First of all, I've seen a good deal of similar questions. I know regex or dom can be used, but I can't find any good examples of DOM and regex makes me pull my hair. In addition, I need to pull out multiple values from the html source, some simply contents, some attributes.
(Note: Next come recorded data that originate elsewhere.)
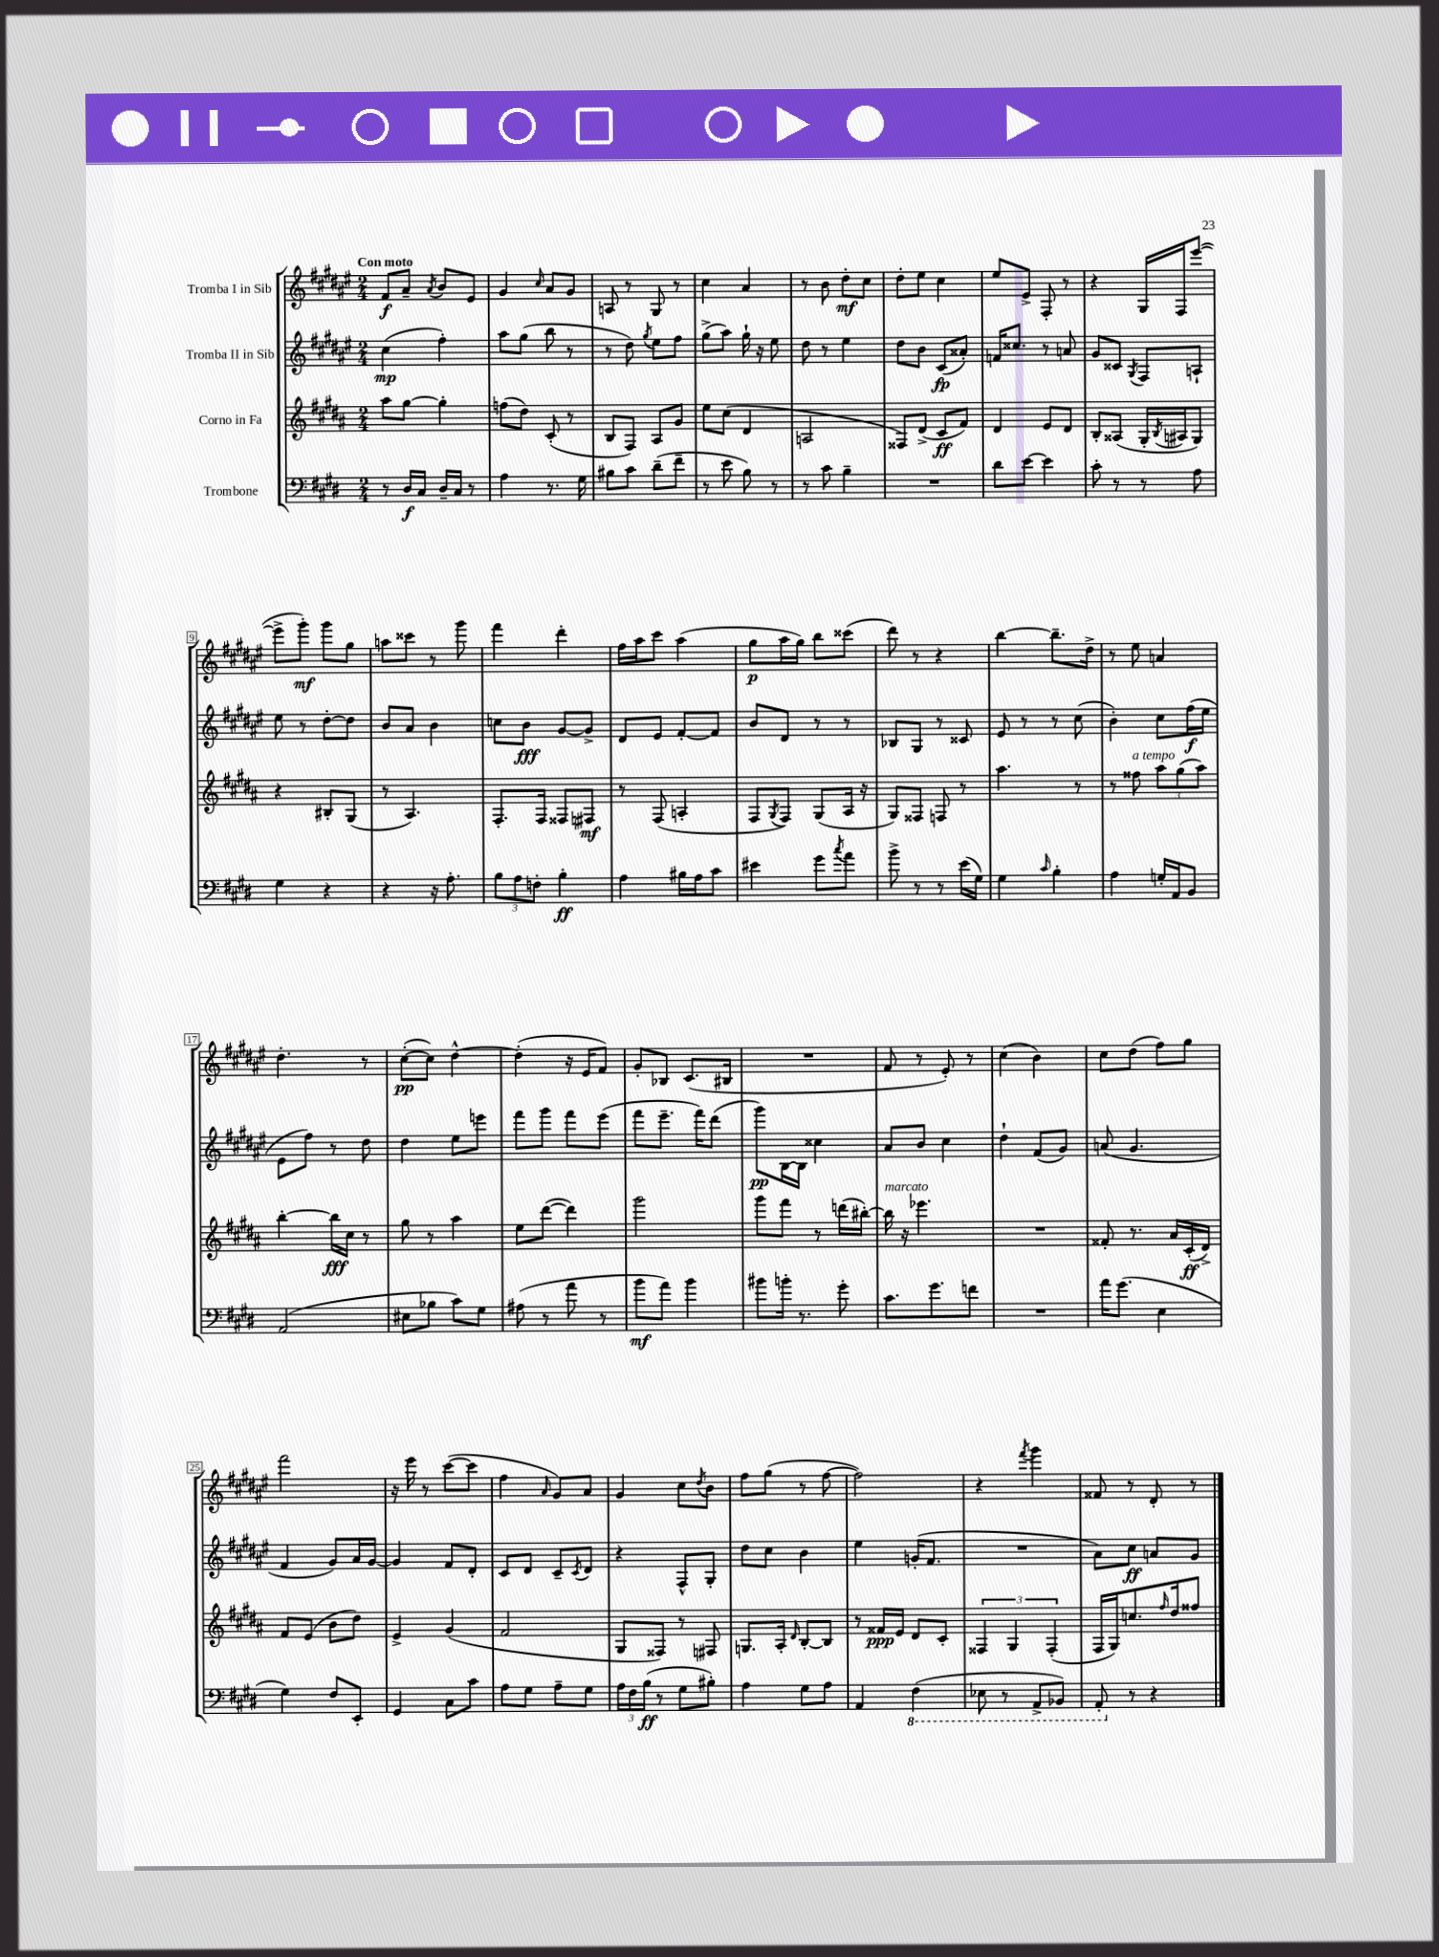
<<
\new StaffGroup <<
\new Staff = "s0" \with { instrumentName = "Tromba I in Sib" } {
    \clef treble \key fis \major \numericTimeSignature \time 2/4 \tempo "Con moto"
    fis'8\f ais'8-- \acciaccatura { ais'8 } b'8 eis'8 |
    gis'4 \grace { cis''16 } ais'8 gis'8 |
    a8 r8 gis8 r8 |
    cis''4 ais'4 |
    r8 b'8 dis''8-.\mf cis''8 |
    dis''8-. eis''8 cis''4 |
    eis''8 eis'8-> fis8-. r8 |
    r4 gis16 fis16 eis'''8~( |
    eis'''8-> gis'''8-.\mf) gis'''8 gis''8 |
    a''8 cisis'''8 r8 gis'''8 |
    fis'''4 dis'''4-. |
    fis''16 ais''16 cis'''8 ais''4( |
    gis''8\p ais''16 gis''16) b''8 cisis'''8( |
    dis'''8) r8 r4 |
    b''4~ b''8.-- dis''16-> |
    r8 eis''8 a'4 |
    dis''4.-. r8 |
    cis''8~-.\pp( cis''8) dis''4~-^ |
    dis''4-.( r16 eis'16 fis'8) |
    gis'8-. bes8 cis'8.( bis16 |
    R2 |
    fis'8 r8 eis'8-.) r8 |
    cis''4( b'4) |
    cis''8 dis''8( fis''8) gis''8 |
    fis'''2 |
    r16 eis'''16 r8 cis'''8~( cis'''8 |
    fis''4 \grace { ais'16 } gis'8) ais'8 |
    gis'4 cis''8 \acciaccatura { dis''8 } b'8 |
    fis''8 gis''8( r8 fis''8~ |
    fis''2) |
    r4 \acciaccatura { fis'''8 } gis'''4 |
    fisis'8 r8 dis'8-. r8 \bar "|." |
}
\new Staff = "s1" \with { instrumentName = "Tromba II in Sib" } {
    \clef treble \key fis \major \numericTimeSignature \time 2/4
    cis''4\mp( fis''4-.) |
    ais''8 gis''8( b''8 r8 |
    r8 dis''8) \acciaccatura { gis''8 } eis''8 fis''8 |
    gis''8->( ais''8) gis''16-! r16 eis''8 |
    dis''8 r8 eis''4 |
    dis''8 b'8 cis'8\fp( aisis'8-.) |
    f'16 cisis''8. r8 a'8 |
    gis'8 cisis'8 \acciaccatura { gis8 } fis8 a8-! |
    eis''8 r8 dis''8~-. dis''8 |
    b'8 ais'8 b'4 |
    c''8 b'8\fff gis'8~ gis'8-> |
    dis'8 eis'8 fis'8~-. fis'8 |
    b'8 dis'8 r8 r8 |
    bes8 gis8 r8 cisis'8 |
    eis'8 r8 r8 cis''8( |
    b'4-.) cis''8 fis''16\f( eis''16 |
    eis'8 fis''8) r8 dis''8 |
    dis''4 eis''8 e'''8 |
    fis'''8 gis'''8 fis'''8 eis'''8( |
    fis'''8 eis'''8.-- fis'''16) dis'''8( |
    gis'''8\pp) b16~ b16 cisis''4 |
    ais'8 b'8 cis''4 |
    dis''4-! fis'8( gis'8) |
    a'8( gis'4. |
    fis'4 gis'8) ais'16 gis'16~ |
    gis'4 fis'8 dis'8-. |
    cis'8 dis'8 cis'8-- \acciaccatura { cis'8 } dis'8 |
    r4 fis8-^ gis8-. |
    dis''8 cis''8 b'4 |
    eis''4 g'16-.( fis'8. |
    R2 |
    ais'8) cis''8\ff a'8 gis'8 \bar "|." |
}
\new Staff = "s2" \with { instrumentName = "Corno in Fa" } {
    \clef treble \key b \major \numericTimeSignature \time 2/4
    ais''8 gis''8~ gis''4-. |
    f''8( dis''8) cis'8-.( r8 |
    b8 fis8) ais8 gis'8 |
    e''8 cis''8( dis'4 |
    a2 |
    fisis8) dis'8->( cis'8\ff fis'8) |
    dis'4 e'8 dis'8 |
    b8-. aisis8( gis16-. \acciaccatura { b8 } ais16 gis8) |
    r4 bis8-. gis8( |
    r8 ais4.) |
    fis8.-. fis16 fisis8 fis8\mf |
    r8 fis8( a4-. |
    fis8 \acciaccatura { gis8 } fis8) gis8( ais16 r16 |
    gis8) fisis8 f8 r8 |
    ais''4. r8 |
    r8 fisis''8^\markup { \italic "a tempo" } \tuplet 3/2 { ais''8 gis''8( ais''8) } |
    b''4~-. b''16\fff cis''16 r8 |
    gis''8 r8 ais''4 |
    e''8 dis'''8~( dis'''4) |
    gis'''2 |
    gis'''8 fis'''8 r8 d'''16( bis''16~-.) |
    bis''16^\markup { \italic "marcato" } r16 ees'''4. |
    R2 |
    fisis'8-. r8. ais'16 cis'16-.\ff( dis'16->) |
    fis'8 e'8( b'8 dis''8) |
    e'4-> gis'4( |
    fis'2 |
    gis8 fisis8) r8 fis8 |
    g8. ais16-. \grace { dis'16 } b8~-. b8 |
    r8 fisis'16\ppp e'16 dis'8 cis'8-. |
    \tuplet 3/2 { fisis4 gis4 fisis4-.( } |
    fis16 gis16) c''8. \grace { fis''16 } dis''16 fisis''8 \bar "|." |
}
\new Staff = "s3" \with { instrumentName = "Trombone" } {
    \clef bass \key e \major \numericTimeSignature \time 2/4
    r8 dis16\f cis16 dis16-- cis16 r8 |
    a4 r8. gis16 |
    bis8 cis'8 dis'8--( fis'8-- |
    r8 e'8 b8) r8 |
    r8 cis'8 b4-- |
    R2 |
    dis'8 e'8~ e'4 |
    cis'8-. r8 r8 a8 |
    gis4 r4 |
    r4 r16 a8.-. |
    \tuplet 3/2 { b8 a8 f8-. } b4-.\ff |
    a4 bis16 a16 cis'8 |
    eis'4 gis'8 \acciaccatura { cis''8 } a'8 |
    b'8-> r8 r8 e'16( gis16) |
    gis4 \grace { cis'16 } b4-. |
    a4 g16-. a,16 b,8 |
    a,2( |
    eis8 bes8 cis'8) gis8 |
    ais8( r8 a'8 r8 |
    b'8\mf a'8) b'4 |
    bis'8 b'16-. r8. gis'8-. |
    cis'8. gis'8. f'8 |
    R2 |
    a'16 gis'8.( e4 |
    gis4) fis8 e,8-. |
    gis,4 cis8 cis'8 |
    a8 gis8 a8-- gis8 |
    \tuplet 3/2 { a16 fis16 b16\ff( } r8 gis8 bis8-.) |
    a4 gis8 a8 |
    a,4 \ottava #-1 fis,4( |
    ees,8 r8 a,,8-> bes,,8) |
    a,,8-. \ottava #0 r8 r4 \bar "|." |
}
>>
>>
\layout { \context { \Score \override BarNumber.stencil = #(make-stencil-boxer 0.1 0.3 ly:text-interface::print) } }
Here is an example of the html I need to get info from:
<div class="log">
<div class="message">
<abbr class="dt" title="time string">
DATA_1
</abbr>
:
<cite class="user">
<a class="tel" href="tel:+xxxx">
<abbr class="fn" title="DATA_2">
Me
</abbr>
</a>
</cite>
:
<q>
DATA_3
</q>
</div>
</div>
The "message" block may occur once or hundreds of times. I am trying to end up with data like this:
array(4) {
[0] => array(3) {
["time"] => "DATA_1"
["name"] => "DATA_2"
["message"] => "DATA_3"
}
[1] => array(3) {
["time"] => "DATA_1"
["name"] => "DATA_2"
["message"] => "DATA_3"
}
[2] => array(3) {
["time"] => "DATA_1"
["name"] => "DATA_2"
["message"] => "DATA_3"
}
[3] => array(3) {
["time"] => "DATA_1"
["name"] => "DATA_2"
["message"] => "DATA_3"
}
}
I tried using simplexml but it only seems to work on very simple html pages. Could someone link me to some examples? I get really confused since I need to get DATA_2 from a title attribute. What do you think is the best way to extract his data? It seems very similar to XML extraction which I have done, but I need to use some other method.